First, let’s start by protecting and reinforcing federal trust funds that support highways, inland waterways and ports — the heart and main arteries for American commerce.

The Highway Trust Fund, the Inland Waterway Fund, and the Harbor Maintenance Fund all struggle with significant issues, ranging from solvency to being tapped for other purposes. The Highway Trust Fund, a key federal source for transportation funding, spends about $16 billion more than it collects annually and will go bankrupt — again — in 2020. There are a range of options that have been proposed and merit debate to sustain and protect these critical infrastructure funding sources.

Second, Congress can incentivize private investment in infrastructure.

Private investment can be used to supplement tax dollars and provide a larger pool of capital used to deliver a broad spectrum of infrastructure projects. These public-private partnerships empower public officials to manage projects with greater control.

Since 2010, private investment has facilitated over $36 billion in US transportation infrastructure projects. In fact, today, North America’s Building Trades Unions is utilizing its pension dollars to invest in infrastructure projects across the nation, and we are ready to move forward on additional infrastructure projects spurred by additional federal investment.

Florida’s Port of Miami Tunnel, which introduced sophisticated tunnel boring technology to the U.S., was completed 20 years sooner and 50 percent cheaper because private investment spurred innovation, competition and performance-based delivery.

We also support measures to expand financing tools such as Private Activity Bonds and TIFIA, which have been so successful for transportation, for all forms of infrastructure.   

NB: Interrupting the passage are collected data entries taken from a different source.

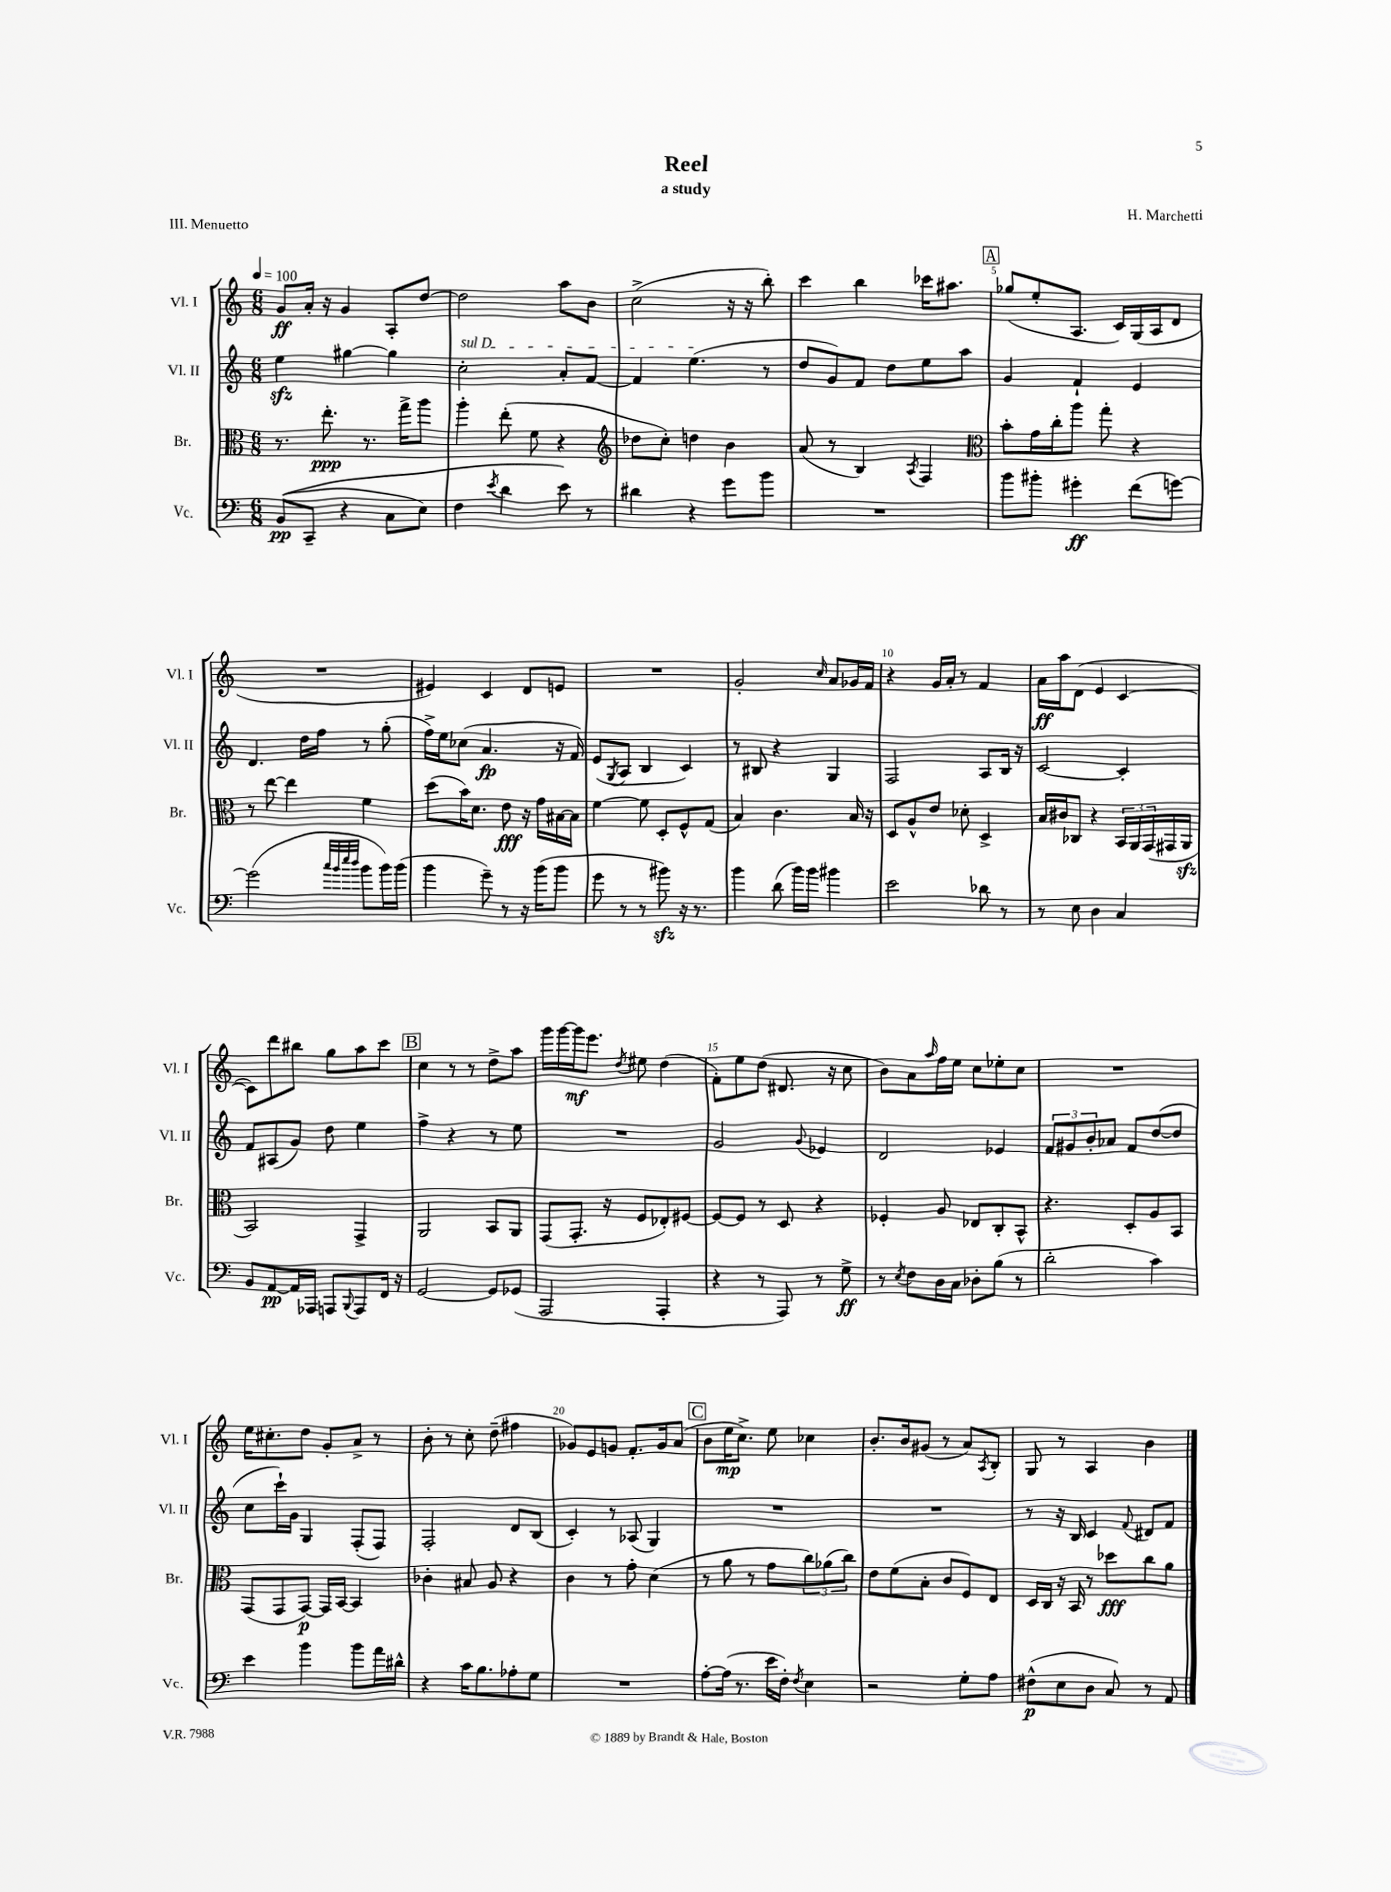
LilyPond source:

\header { title = "Reel" composer = "H. Marchetti" subtitle = "a study" piece = "III. Menuetto" }
<<
\new StaffGroup <<
\new Staff = "s0" \with { instrumentName = "Vl. I" shortInstrumentName = "Vl. I" } {
    \clef treble \key c \major \numericTimeSignature \time 6/8 \tempo 4 = 100
    g'8\ff a'16-. r16 g'4 a8-. d''8~ |
    d''2 a''8 b'8 |
    c''2->( r16 r16 b''8-.) |
    c'''4 b''4 ces'''16 ais''8. |
    \mark \markup { \box "A" } ges''8( e''8-. a8. c'16) g16( a16 d'8 |
    R2. |
    eis'4) c'4 d'8 e'8 |
    R2. |
    g'2-. \grace { c''16 } a'8 ges'16 f'16 |
    r4 g'16 a'16-. r8 f'4 |
    a'16\ff a''16 d'8( e'4 c'4~ |
    c'8) d'''8 bis''8 g''8 a''8 c'''8 |
    \mark \markup { \box "B" } c''4 r8 r8 d''8-> a''8 |
    g'''16 g'''16~ g'''16\mf e'''8. \acciaccatura { d''8 } eis''8 d''4( |
    f'8-.) e''8 d''8( dis'8. r16 c''8 |
    b'8) a'8 \grace { a''16 } f''16 e''16 c''8 ees''8-. c''8 |
    R2. |
    e''16 cis''8.-. d''8 g'8-. a'8-> r8 |
    b'8-. r8 c''8-. d''8--( fis''4 |
    ges'8) e'8 g'8 f'8.-. g'16 a'8( |
    \mark \markup { \box "C" } b'8 e''16\mp c''8.->) e''8 ces''4 |
    b'8.-. b'16 gis'8( r8 a'8) \acciaccatura { a8 } b8-. |
    g8 r8 a4 b'4 \bar "|." |
}
\new Staff = "s1" \with { instrumentName = "Vl. II" shortInstrumentName = "Vl. II" } {
    \clef treble \key c \major \numericTimeSignature \time 6/8
    e''4\sfz gis''4~ gis''4 |
    \once \override TextSpanner.bound-details.left.text = \markup { \italic "sul D" } c''2-.\startTextSpan a'8-. f'8~ |
    f'4 e''4.\stopTextSpan( r8 |
    d''8 g'8) f'8 d''8 e''8 a''8 |
    \mark \markup { \box "A" } g'4 f'4-! e'4 |
    d'4. d''16 f''16 r8 g''8-.( |
    f''16->) e''16 ces''8( a'4.\fp r16 f'16) |
    e'8( \acciaccatura { g8 } a8 b4 c'4) |
    r8 bis8 r4 g4 |
    f2 a8 b16 r16 |
    c'2~ c'4-. |
    f'8 ais8( g'8) d''8 e''4 |
    \mark \markup { \box "B" } f''4-> r4 r8 e''8 |
    R2. |
    g'2 \appoggiatura { g'8 } ees'4 |
    d'2 ees'4 |
    \tuplet 3/2 { f'8 gis'8 b'8-. } aes'8 f'8 d''8~( d''8 |
    c''8 c'''16-!) g'16 g4 f8-.( f8) |
    f2-. d'8 b8( |
    c'4-.) r8 aes8( g4) |
    \mark \markup { \box "C" } R2. |
    R2. |
    r8 r16 b16 c'4 \appoggiatura { f'8 } dis'8 f'8 \bar "|." |
}
\new Staff = "s2" \with { instrumentName = "Br." shortInstrumentName = "Br." } {
    \clef alto \key c \major \numericTimeSignature \time 6/8
    r8. e''8.-.\ppp r8. g''16-> a''8 |
    a''4-. e''8-.( f'8 r4 |
    \clef treble des''8 c''8-.) d''4 b'4 |
    a'8( r8 b4) \acciaccatura { a8 } f4 |
    \mark \markup { \box "A" } \clef alto b'8-. g'16 c''16-. a''8 g''8-. r4 |
    r8 e''8~ e''4 f'4 |
    d''8( b'16) d'8. e'8\fff r16 g'16 bis16~ bis16 |
    f'4~ f'8 d8-. f8-^ g8( |
    b4) c'4. b16 r16 |
    d8 a8-^ e'8 des'8-. d4-> |
    b16 cis'16 ces8 r4 \tuplet 3/2 { b,16 a,16 g,16( } gis,16 a,16\sfz |
    b,2) g,4-> |
    \mark \markup { \box "B" } a,2 b,8 a,8 |
    g,8( g,8.-. r16 f8 ees8-.) fis8~ |
    fis8~ fis8 r8 d8 r4 |
    fes4-. a8 ees8 c8-. b,8-^ |
    r4. d8-. a8 b,8 |
    g,8( g,8 g,8~\p) g,16 b,16~ b,4 |
    ces'4-. bis8 a8 r4 |
    c'4 r8 g'8-. d'4( |
    \mark \markup { \box "C" } r8 a'8 r8 g'8 \tuplet 3/2 { c''8) aes'8( c''8) } |
    e'8 f'8( b8-. c'8 f8) e8 |
    d16 c16 r16 b,16 r8 des''8\fff c''8 a'8 \bar "|." |
}
\new Staff = "s3" \with { instrumentName = "Vc." shortInstrumentName = "Vc." } {
    \clef bass \key c \major \numericTimeSignature \time 6/8
    b,8\pp(\( c,8-- r4 c8 e8) |
    f4 \acciaccatura { e'8 } d'4 e'8\) r8 |
    dis'4 r4 g'8 b'8 |
    R2. |
    \mark \markup { \box "A" } b'8 bis'8-. gis'4-.\ff f'8( g'8~) |
    g'2( \grace { c''32 b'32 e''32 d''32 } b'8 b'16) b'16( |
    b'4 g'8--) r8 r16 b'16( b'8 |
    g'8 r8 r8 bis'8\sfz) r16 r8. |
    b'4 d'8( b'16) b'16 bis'4 |
    e'2 des'8 r8 |
    r8 e8 d4 c4 |
    b,8 a,8~\pp a,16 aes,,16 a,,8 \appoggiatura { b,,8 } a,,8 f,16 r16 |
    \mark \markup { \box "B" } g,2~ g,8 ges,8( |
    a,,2 a,,4-. |
    r4 r8 a,,8) r8 g8->\ff |
    r8 \acciaccatura { e8 } f8 d16 c16 des8-. b8( r8 |
    d'2-. c'4) |
    e'4 b'4 b'8 a'16 dis'16-^ |
    r4 c'16 b8. aes8-. g8 |
    R2. |
    \mark \markup { \box "C" } a8~-. a16( r8. e'16 f16-.) \acciaccatura { f8 } e4 |
    r2 g8-. a8 |
    fis8-^\p( e8 d8 c8) r8 a,8 \bar "|." |
}
>>
>>
\layout { \context { \Score \override BarNumber.break-visibility = ##(#f #t #t) barNumberVisibility = #(every-nth-bar-number-visible 5) } }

And finally, the federal government should expedite regulatory reforms and permitting approval processes to speed up project completion, which will reduce project costs and facilitate financing. State and local governments deserve a federal partner that provides a regulatory environment that will spur greater investment. 

President Trump has issued executive orders to reduce the time it takes to get an infrastructure project approved. The challenge is in implementation. Today it takes seven years on average to complete an environmental impact assessment for a highway project. That’s unacceptable.  Government agencies need to be held accountable for achieving the president’s goal of a two-year review and a clear decision.

A bold infrastructure plan has the potential to transform the nation — providing long-term, economic and homeland security, and millions of new, good-paying jobs.

In fact, in a recent AECOM study, 82 percent of respondents say that infrastructure investment is crucial to their national prosperity.

Many of these proposals require unique, highly technical skills. We must ensure our workforce will meet the demand created by these infrastructure investments, but will also allow for pathways into the skilled trades for the next generation of apprentices with a focused commitment to women, communities of color, and veterans. 

These three measures set the foundation for such a plan that would make an immediate, tangible impact. We can reinvest in and rebuild our neglected communities with courageous federal leadership. 

Americans have waited long enough for a federal commitment to tackling the nation’s nearly $4 trillion backlog. It’s time for Congress to come together, and pass bold legislation that extends benefits to all of us by rebuilding America.

Michael S. Burke is chairman and CEO of AECOM and chairman of the Business Roundtable Infrastructure Committee. 

Sean McGarvey is president of North America’s Building Trades Unions.